This task calls for every entry below to be repeated exactly.

________________

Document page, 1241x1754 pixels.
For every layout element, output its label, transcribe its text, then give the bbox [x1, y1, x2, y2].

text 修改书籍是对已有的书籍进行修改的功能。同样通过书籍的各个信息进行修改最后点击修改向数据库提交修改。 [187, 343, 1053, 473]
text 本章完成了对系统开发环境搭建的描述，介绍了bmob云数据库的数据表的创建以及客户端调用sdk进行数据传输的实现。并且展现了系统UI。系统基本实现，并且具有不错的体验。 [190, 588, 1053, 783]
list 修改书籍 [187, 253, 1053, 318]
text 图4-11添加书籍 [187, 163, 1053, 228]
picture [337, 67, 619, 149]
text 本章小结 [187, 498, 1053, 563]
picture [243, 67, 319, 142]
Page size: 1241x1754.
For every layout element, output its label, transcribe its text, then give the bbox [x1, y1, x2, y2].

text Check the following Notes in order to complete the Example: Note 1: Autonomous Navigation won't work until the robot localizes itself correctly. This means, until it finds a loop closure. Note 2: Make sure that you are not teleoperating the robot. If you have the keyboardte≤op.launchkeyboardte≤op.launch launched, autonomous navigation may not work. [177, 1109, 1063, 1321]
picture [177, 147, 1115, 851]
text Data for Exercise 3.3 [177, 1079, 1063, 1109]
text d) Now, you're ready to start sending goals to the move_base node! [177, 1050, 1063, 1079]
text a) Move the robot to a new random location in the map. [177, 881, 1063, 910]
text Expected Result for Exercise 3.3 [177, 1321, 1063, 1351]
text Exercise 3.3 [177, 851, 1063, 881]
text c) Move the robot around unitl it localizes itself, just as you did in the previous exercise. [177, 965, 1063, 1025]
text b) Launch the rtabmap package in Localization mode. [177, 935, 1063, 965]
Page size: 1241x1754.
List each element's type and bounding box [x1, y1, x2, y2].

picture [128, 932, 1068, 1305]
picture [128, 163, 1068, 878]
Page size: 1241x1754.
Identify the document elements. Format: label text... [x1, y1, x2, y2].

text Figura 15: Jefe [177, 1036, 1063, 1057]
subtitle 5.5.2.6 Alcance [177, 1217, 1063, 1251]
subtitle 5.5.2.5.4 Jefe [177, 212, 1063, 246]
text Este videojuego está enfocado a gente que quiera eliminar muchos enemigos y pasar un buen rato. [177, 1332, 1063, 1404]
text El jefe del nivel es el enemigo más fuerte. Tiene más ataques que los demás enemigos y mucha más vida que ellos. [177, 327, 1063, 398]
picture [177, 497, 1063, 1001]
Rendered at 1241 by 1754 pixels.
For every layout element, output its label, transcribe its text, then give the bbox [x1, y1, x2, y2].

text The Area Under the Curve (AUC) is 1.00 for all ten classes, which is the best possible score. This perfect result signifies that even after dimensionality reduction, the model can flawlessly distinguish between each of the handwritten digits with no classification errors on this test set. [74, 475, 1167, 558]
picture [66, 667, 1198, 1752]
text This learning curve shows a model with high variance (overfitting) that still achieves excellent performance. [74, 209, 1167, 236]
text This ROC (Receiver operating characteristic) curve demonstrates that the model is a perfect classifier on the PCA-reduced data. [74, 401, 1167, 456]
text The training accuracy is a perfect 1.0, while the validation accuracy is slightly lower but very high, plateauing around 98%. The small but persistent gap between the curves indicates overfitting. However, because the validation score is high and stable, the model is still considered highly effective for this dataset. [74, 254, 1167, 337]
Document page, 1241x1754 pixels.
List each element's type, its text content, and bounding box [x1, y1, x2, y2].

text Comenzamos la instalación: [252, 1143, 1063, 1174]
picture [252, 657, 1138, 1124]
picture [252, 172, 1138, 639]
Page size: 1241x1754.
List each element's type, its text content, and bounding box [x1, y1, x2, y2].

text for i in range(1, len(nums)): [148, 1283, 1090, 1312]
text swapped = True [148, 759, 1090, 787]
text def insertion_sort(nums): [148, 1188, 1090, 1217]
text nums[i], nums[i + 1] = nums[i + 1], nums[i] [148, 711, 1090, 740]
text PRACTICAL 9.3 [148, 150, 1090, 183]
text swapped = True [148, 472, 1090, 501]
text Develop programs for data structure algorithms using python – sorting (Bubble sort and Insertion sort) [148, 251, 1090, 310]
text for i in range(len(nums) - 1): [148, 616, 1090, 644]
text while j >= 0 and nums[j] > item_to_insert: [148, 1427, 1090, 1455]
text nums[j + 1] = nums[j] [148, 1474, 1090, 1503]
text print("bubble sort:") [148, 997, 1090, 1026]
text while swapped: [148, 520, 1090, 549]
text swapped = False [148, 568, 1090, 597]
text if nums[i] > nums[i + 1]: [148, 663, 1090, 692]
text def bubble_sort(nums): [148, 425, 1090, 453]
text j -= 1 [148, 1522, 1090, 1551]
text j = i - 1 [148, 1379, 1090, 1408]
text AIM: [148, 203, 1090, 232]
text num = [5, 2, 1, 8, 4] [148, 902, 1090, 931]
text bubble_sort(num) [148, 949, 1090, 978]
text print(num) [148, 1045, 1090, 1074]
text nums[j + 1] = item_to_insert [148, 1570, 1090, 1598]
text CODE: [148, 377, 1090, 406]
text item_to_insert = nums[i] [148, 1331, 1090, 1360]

________________

- Response below -
Document page, 1241x1754 pixels.
For every layout element, output its label, transcribe its text, then give the bbox [x1, y1, x2, y2].

text 修改书籍是对已有的书籍进行修改的功能。同样通过书籍的各个信息进行修改最后点击修改向数据库提交修改。 [187, 343, 1053, 473]
text 本章完成了对系统开发环境搭建的描述，介绍了bmob云数据库的数据表的创建以及客户端调用sdk进行数据传输的实现。并且展现了系统UI。系统基本实现，并且具有不错的体验。 [190, 588, 1053, 783]
list 修改书籍 [187, 253, 1053, 318]
text 图4-11添加书籍 [187, 163, 1053, 228]
picture [337, 67, 619, 149]
text 本章小结 [187, 498, 1053, 563]
picture [243, 67, 319, 142]
Page size: 1241x1754.
For every layout element, output its label, transcribe its text, then give the bbox [x1, y1, x2, y2].

text Check the following Notes in order to complete the Example: Note 1: Autonomous Navigation won't work until the robot localizes itself correctly. This means, until it finds a loop closure. Note 2: Make sure that you are not teleoperating the robot. If you have the keyboardte≤op.launchkeyboardte≤op.launch launched, autonomous navigation may not work. [177, 1109, 1063, 1321]
picture [177, 147, 1115, 851]
text Data for Exercise 3.3 [177, 1079, 1063, 1109]
text d) Now, you're ready to start sending goals to the move_base node! [177, 1050, 1063, 1079]
text a) Move the robot to a new random location in the map. [177, 881, 1063, 910]
text Expected Result for Exercise 3.3 [177, 1321, 1063, 1351]
text Exercise 3.3 [177, 851, 1063, 881]
text c) Move the robot around unitl it localizes itself, just as you did in the previous exercise. [177, 965, 1063, 1025]
text b) Launch the rtabmap package in Localization mode. [177, 935, 1063, 965]
Page size: 1241x1754.
List each element's type and bounding box [x1, y1, x2, y2].

picture [128, 932, 1068, 1305]
picture [128, 163, 1068, 878]
Page size: 1241x1754.
Identify the document elements. Format: label text... [x1, y1, x2, y2].

text Figura 15: Jefe [177, 1036, 1063, 1057]
subtitle 5.5.2.6 Alcance [177, 1217, 1063, 1251]
subtitle 5.5.2.5.4 Jefe [177, 212, 1063, 246]
text Este videojuego está enfocado a gente que quiera eliminar muchos enemigos y pasar un buen rato. [177, 1332, 1063, 1404]
text El jefe del nivel es el enemigo más fuerte. Tiene más ataques que los demás enemigos y mucha más vida que ellos. [177, 327, 1063, 398]
picture [177, 497, 1063, 1001]
Rendered at 1241 by 1754 pixels.
For every layout element, output its label, transcribe its text, then give the bbox [x1, y1, x2, y2].

text The Area Under the Curve (AUC) is 1.00 for all ten classes, which is the best possible score. This perfect result signifies that even after dimensionality reduction, the model can flawlessly distinguish between each of the handwritten digits with no classification errors on this test set. [74, 475, 1167, 558]
picture [66, 667, 1198, 1752]
text This learning curve shows a model with high variance (overfitting) that still achieves excellent performance. [74, 209, 1167, 236]
text This ROC (Receiver operating characteristic) curve demonstrates that the model is a perfect classifier on the PCA-reduced data. [74, 401, 1167, 456]
text The training accuracy is a perfect 1.0, while the validation accuracy is slightly lower but very high, plateauing around 98%. The small but persistent gap between the curves indicates overfitting. However, because the validation score is high and stable, the model is still considered highly effective for this dataset. [74, 254, 1167, 337]
Document page, 1241x1754 pixels.
List each element's type, its text content, and bounding box [x1, y1, x2, y2].

text Comenzamos la instalación: [252, 1143, 1063, 1174]
picture [252, 657, 1138, 1124]
picture [252, 172, 1138, 639]
Page size: 1241x1754.
List each element's type, its text content, and bounding box [x1, y1, x2, y2].

text for i in range(1, len(nums)): [148, 1283, 1090, 1312]
text swapped = True [148, 759, 1090, 787]
text def insertion_sort(nums): [148, 1188, 1090, 1217]
text nums[i], nums[i + 1] = nums[i + 1], nums[i] [148, 711, 1090, 740]
text PRACTICAL 9.3 [148, 150, 1090, 183]
text swapped = True [148, 472, 1090, 501]
text Develop programs for data structure algorithms using python – sorting (Bubble sort and Insertion sort) [148, 251, 1090, 310]
text for i in range(len(nums) - 1): [148, 616, 1090, 644]
text while j >= 0 and nums[j] > item_to_insert: [148, 1427, 1090, 1455]
text nums[j + 1] = nums[j] [148, 1474, 1090, 1503]
text print("bubble sort:") [148, 997, 1090, 1026]
text while swapped: [148, 520, 1090, 549]
text swapped = False [148, 568, 1090, 597]
text if nums[i] > nums[i + 1]: [148, 663, 1090, 692]
text def bubble_sort(nums): [148, 425, 1090, 453]
text j -= 1 [148, 1522, 1090, 1551]
text j = i - 1 [148, 1379, 1090, 1408]
text AIM: [148, 203, 1090, 232]
text num = [5, 2, 1, 8, 4] [148, 902, 1090, 931]
text bubble_sort(num) [148, 949, 1090, 978]
text print(num) [148, 1045, 1090, 1074]
text nums[j + 1] = item_to_insert [148, 1570, 1090, 1598]
text CODE: [148, 377, 1090, 406]
text item_to_insert = nums[i] [148, 1331, 1090, 1360]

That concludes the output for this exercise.